The University of Lausanne is offering this technology for licensing or for collaboration.
The technology allows to covalently label proteins in living cells, by fusion proteins and addition of the label to the culture medium
Development Phase :
Proof of principle
Patent Status :
A provisional patent application has been filed on April 10, 2001
Patent Attorney : Mintz & Levin, Boston, USA
Novelty and Benefits :
- The label is covalently linked to the fusion protein of interest
- There are no limitations regarding the labels that can be employed, although they have to be cell permeable.
- The organism of interest can be labelled in vitro and grown for later studies, by controlled addition of the label
Additional information is available upon request.
Contact :
Marjory Hunt, PhD
Tel: +41-21-314-4958
fax: +41-21-314-4957
Pactt
Office of Technology Transfer
University of Lausanne and University Hospitals
21, Rue du Bugnon
Ch-1005 Lausanne
e-mail: marjory.hunt@hospvd.ch
Intracellular Protein Labelling
(Ref. Number IDF 7.01)

Data records

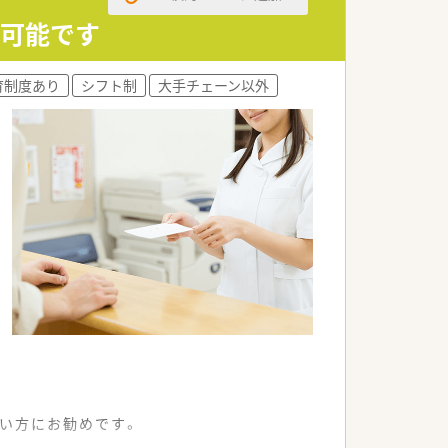
が可能です
育制度あり
シフト制
大手チェーン以外
い方にお勧めです。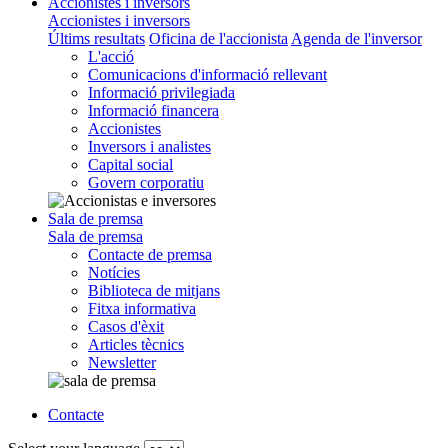
Accionistes i inversors
Accionistes i inversors
Últims resultats
Oficina de l'accionista
Agenda de l'inversor
L'acció
Comunicacions d'informació rellevant
Informació privilegiada
Informació financera
Accionistes
Inversors i analistes
Capital social
Govern corporatiu
Sala de premsa
Sala de premsa
Contacte de premsa
Notícies
Biblioteca de mitjans
Fitxa informativa
Casos d'èxit
Articles tècnics
Newsletter
Contacte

_What you will do:_
a) In the licensing notice, on what date was the provisional patent application filed?
b) Please reproduce the licensing notice from "The technology allows" up to and including "be cell permeable.".

_Solved problems:_
a) April 10, 2001

b)
The technology allows to covalently label proteins in living cells, by fusion proteins and addition of the label to the culture medium
Development Phase :
Proof of principle
Patent Status :
A provisional patent application has been filed on April 10, 2001
Patent Attorney : Mintz & Levin, Boston, USA
Novelty and Benefits :
- The label is covalently linked to the fusion protein of interest
- There are no limitations regarding the labels that can be employed, although they have to be cell permeable.